Arusha, Wednesday, February 22, 2017

We awoke to heavy rain, which would have been welcomed on most days.  However, this was the day on which John had arranged to go for a long hike with Rogers. They were to meet at 8:00 and then spend the day out in the small hill/mountains which form little peaks below big Mount Meru.  After a telephone conference, they postponed the start of the hike until 9:30, and fortunately the rain stopped just about then. Of course, John hadn’t considered such things as rain boots or hiking shoes, so he went off in his everyday scuzzy shoes, without a walking stick or any sort of appropriate gear.

After John left, I decided to treat myself to an outing as well.  I called Ray and asked if he could drive me out to Shanga-Shangaa, the organization which hires and trains people with various disabilities to do appropriate crafts, e.g., weaving, bead work, tinga-tinga painting, and my favorite, glassblowing. The men who work with glass are deaf, and it’s amazing to see them sign while they are whirling around globs of hot glass.

S-S used to be located on the Burka Coffee Plantation, with its workshops spread out among trees and walk ways.  There was a lush, green lawn where one could sit and drink fresh fruit juice and watch monkeys play in the nearby tree.
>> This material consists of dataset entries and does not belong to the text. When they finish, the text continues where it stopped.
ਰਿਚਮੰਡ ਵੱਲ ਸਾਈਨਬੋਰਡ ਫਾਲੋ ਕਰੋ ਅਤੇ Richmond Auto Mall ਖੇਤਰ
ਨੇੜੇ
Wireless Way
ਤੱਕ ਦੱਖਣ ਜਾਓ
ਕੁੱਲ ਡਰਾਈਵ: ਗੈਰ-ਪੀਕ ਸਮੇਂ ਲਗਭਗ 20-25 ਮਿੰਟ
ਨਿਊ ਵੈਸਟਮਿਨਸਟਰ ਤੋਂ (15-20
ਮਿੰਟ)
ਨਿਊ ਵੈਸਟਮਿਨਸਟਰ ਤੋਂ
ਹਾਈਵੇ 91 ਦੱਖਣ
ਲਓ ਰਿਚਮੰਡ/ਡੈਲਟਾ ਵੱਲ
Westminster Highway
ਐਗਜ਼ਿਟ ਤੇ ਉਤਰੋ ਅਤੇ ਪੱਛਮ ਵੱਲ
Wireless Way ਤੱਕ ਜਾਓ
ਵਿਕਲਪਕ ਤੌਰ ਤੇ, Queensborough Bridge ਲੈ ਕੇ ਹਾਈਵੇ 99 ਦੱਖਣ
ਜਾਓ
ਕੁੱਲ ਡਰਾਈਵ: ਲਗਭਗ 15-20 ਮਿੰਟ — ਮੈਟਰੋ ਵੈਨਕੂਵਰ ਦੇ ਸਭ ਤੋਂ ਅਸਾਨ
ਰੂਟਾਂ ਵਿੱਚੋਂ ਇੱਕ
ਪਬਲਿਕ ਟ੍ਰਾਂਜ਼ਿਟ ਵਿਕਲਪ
It was beautiful and very restful. A couple of years ago, the whole operation moved across the main road and onto the grounds of the Arusha Coffee Lodge, an upscale tourist hotel.  Perhaps this is more financially advantageous for S-S, as there is a constant stream of wealthy tourists filing through, but I was disappointed at how cramped and commercial things were now. The workshops and store are now configured like a mall around a very small, hot courtyard, and the coffee cafe looked entirely characterless. I saw no green area in which to relax and enjoy the setting. The only improvement I noted was the new shop, which is now completely open with well laid out displays. I was so disappointed with the changes that after a very quick walk by the crafters and a visit to the shop, I wanted to leave, so I cannot give a review of the coffee shop.
At the entrance to the courtyard

Stuffing toy elephants.



Stringing beads for jewelry

The glass furnace

Creating in glass

Shop display


When I got back to Kundayo, I wanted to order some lunch from the Kundayo kitchen, so I asked for rice and red beans, which the cook makes for the workers.  The first time I tried to order the workers’ lunch menu, the staff wasn’t sure I knew what I was doing, but now they accommodate my quirkiness without questions. The beans were especially tasty this time, and I had more than I could eat for less than $2.50.

John stumbled in about 4:00, wet and totally exhausted.  He said all he wanted to do was take a shower and lie on the bed. So, he did. He had had a great time hiking through small shambas (garden farms) up on the slopes of the peak they had climbed and discovered a whole hidden world of Masai farmers who grow the vegetables that are brought into the markets each day. Potatoes, carrots, eggplants, corn, cucumbers, spinach, tomatoes, etc. are all carried down the steep slopes each morning. While the climb up the slope was taxing, it was the descent which really tested John’s stamina. I’m not sure he thought he could make at times, and his comment to me was that the hike had been so tenuous that he wasn’t sure the Whitworth students could do it. This from a man who just turned 75!

Fording the raging river

Posing at the newly named Yoder Waterfall


Climbing out of the ravine

Hillside garden

Carrying food for cattle

Broccoli?
View from the top

Looking across to another smaller hill

I made a nice beef stew for dinner, and after the meal and some vanilla ice cream with mango slices, we soon went to bed. John immediately fell asleep, but I stayed up and read for a couple of hours. I wanted to be done with the novel, The Secret Life of Emily Dickinson, which I wish i were still a secret to me.